Folder results stores the results of your experiment
Data
data_dir <- "./data/depression_anxiety_cleaned.csv"
data_col <- "dep_all_words"
id_col <- "unique_id"
group_col <- "minidep_diagnose" # now necessary, but only used for t-test
Document Term Matrix
ngram_window <- c(1,3)
stopwords <- stopwords::stopwords("en", source = "snowball")
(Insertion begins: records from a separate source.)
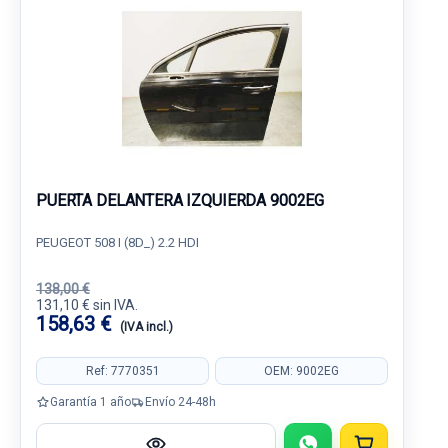
PUERTA DELANTERA IZQUIERDA 9002EG
PEUGEOT 508 I (8D_) 2.2 HDI
138,00 €
131,10 € sin IVA.
158,63 €
(IVA incl.)
Ref: 7770351
OEM: 9002EG
Garantía 1 año
Envío 24-48h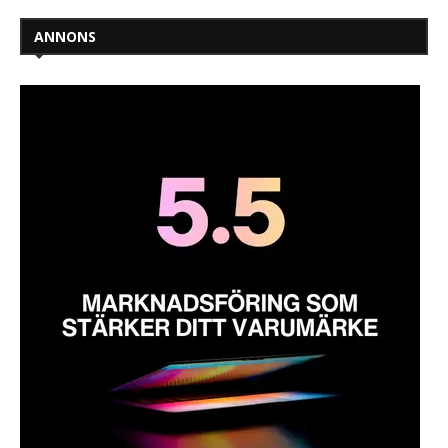
ANNONS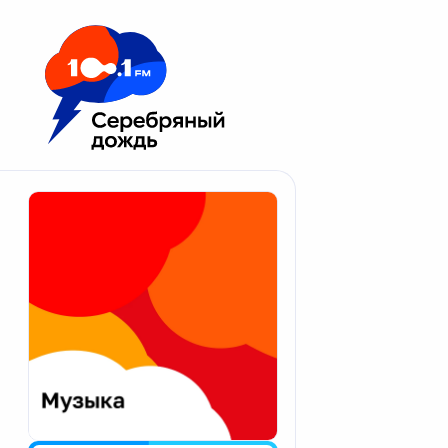
Москва 100.1 FM
Апатиты
Астрахань
Волгоград
Вологда
Екатеринбург
Иваново
Казань
Калининград
Калуга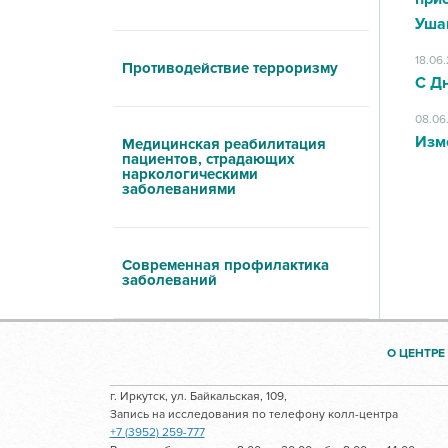
Уша
18.06
Противодействие терроризму
С Д
08.06
Изм
Медицинская реабилитация
пациентов, страдающих
наркологическими
заболеваниями
Современная профилактика
заболеваний
О ЦЕНТРЕ
г. Иркутск, ул. Байкальская, 109,
Запись на исследования по телефону колл-центра
+7 (3952) 259-777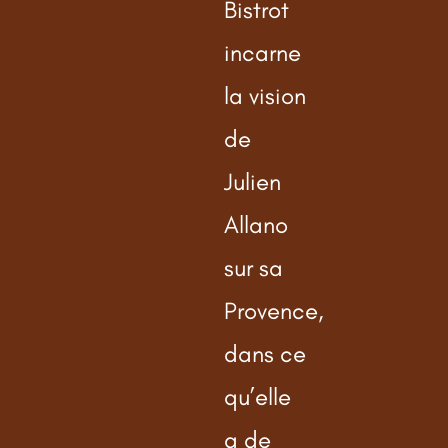
Bistrot
incarne
la vision
de
Julien
Allano
sur sa
Provence,
dans ce
qu’elle
a de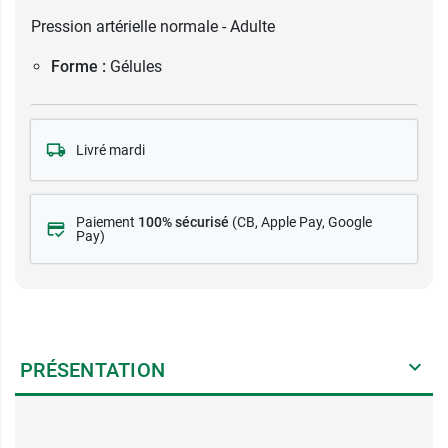
Pression artérielle normale - Adulte
Forme :
Gélules
Livré mardi
Paiement
100% sécurisé
(CB
, Apple Pay, Google
Pay)
PRÉSENTATION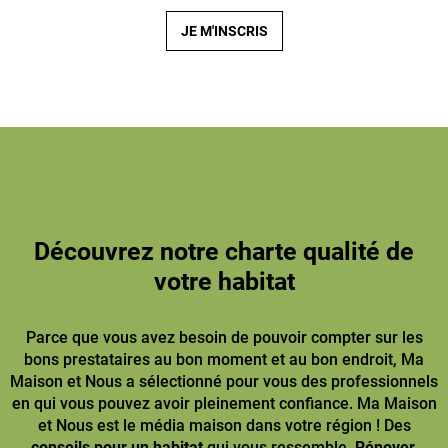
JE M'INSCRIS
Découvrez notre charte qualité de
votre habitat
Parce que vous avez besoin de pouvoir compter sur les
bons prestataires au bon moment et au bon endroit, Ma
Maison et Nous a sélectionné pour vous des professionnels
en qui vous pouvez avoir pleinement confiance. Ma Maison
et Nous est le média maison dans votre région ! Des
conseils pour un habitat
qui vous ressemble.
Rénover,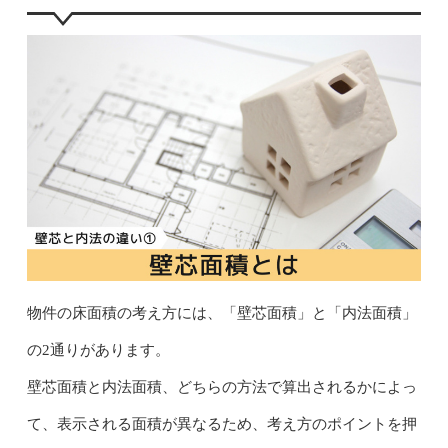
物件の床面積の考え方には、「壁芯面積」と「内法面積」
の2通りがあります。
壁芯面積と内法面積、どちらの方法で算出されるかによっ
て、表示される面積が異なるため、考え方のポイントを押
removalword <- "" # just possible with one word
occ_rate <- 0
removal_num_most <- 1
removal_num_least <- 0
removal_mode <- "absolute" # "relative"
split <- 1
LDA
model_type <- "textmineR" # or "mallet"
num_topics <- 20
num_top_words <- 10
num_train_iterations <- 2000
num_pred_iterations <- 200
pred_mode <- "function" # or "custom" for mallet
Analysis
cor_var <- "PHQtot" # grouping variable for t-test, to be predicted variable for other
control_vars <- c("PHQtot") # vector of variables to control analysis with if test_method is linear_regression
test_method <- "textTrain_regression" # linear_regression, logistic_regression, t-test
Miscellaneous
seed <- 1234
All objects created within the pipeline are created in the directory below. These include
-
Document Term Matrix
-
model
-
predictions
-
analysis results
save_dir <- paste0("./results/",
model_type,"_",
data_col, "_",
num_topics,
"_most_",removal_num_most,
"_least_", removal_num_least,
"_occ_", occ_rate,
"_pred_", mode)
library(textmineR)
library(tidyverse)
library(dplyr)
library(textmineR)
library(mallet)
library(rJava)
library(tokenizers)
library(text2vec)
library(quanteda)
source("./lda/main.R")
dtms <- get_dtm(data_dir = data_dir,
id_col = id_col,
data_col = data_col,
group_var = group_col,
ngram_window = ngram_window,
stopwords = stopwords,
removalword = removalword,
occ_rate = occ_rate,
removal_mode = removal_mode,
removal_rate_most = removal_num_most,
removal_rate_least = removal_num_least,
split=split,
seed=seed,
save_dir=save_dir)
model <- get_lda_model(model_type=model_type,
dtm=dtms$train_dtm,
num_topics=num_topics,
num_top_words=num_top_words,
num_iterations = num_train_iterations,
seed=seed,
save_dir=save_dir)
preds <- get_lda_preds(model = model,
num_iterations=num_pred_iterations,
data = dtms$train_data,
dtm = dtms$train_dtm,
group_var = c(cor_var),
seed=seed,
mode=mode,
save_dir = save_dir)
test <- get_lda_test(model=model,
preds=preds,
group_var = cor_var,
control_vars = control_vars,
test_method = "textTrain_regression",
seed=seed,
save_dir=save_dir)
test <- get_lda_test(model=model,
preds=preds,
group_var = cor_var,
control_vars = control_vars,
test_method = "linear_regression",
seed=seed,
save_dir=save_dir)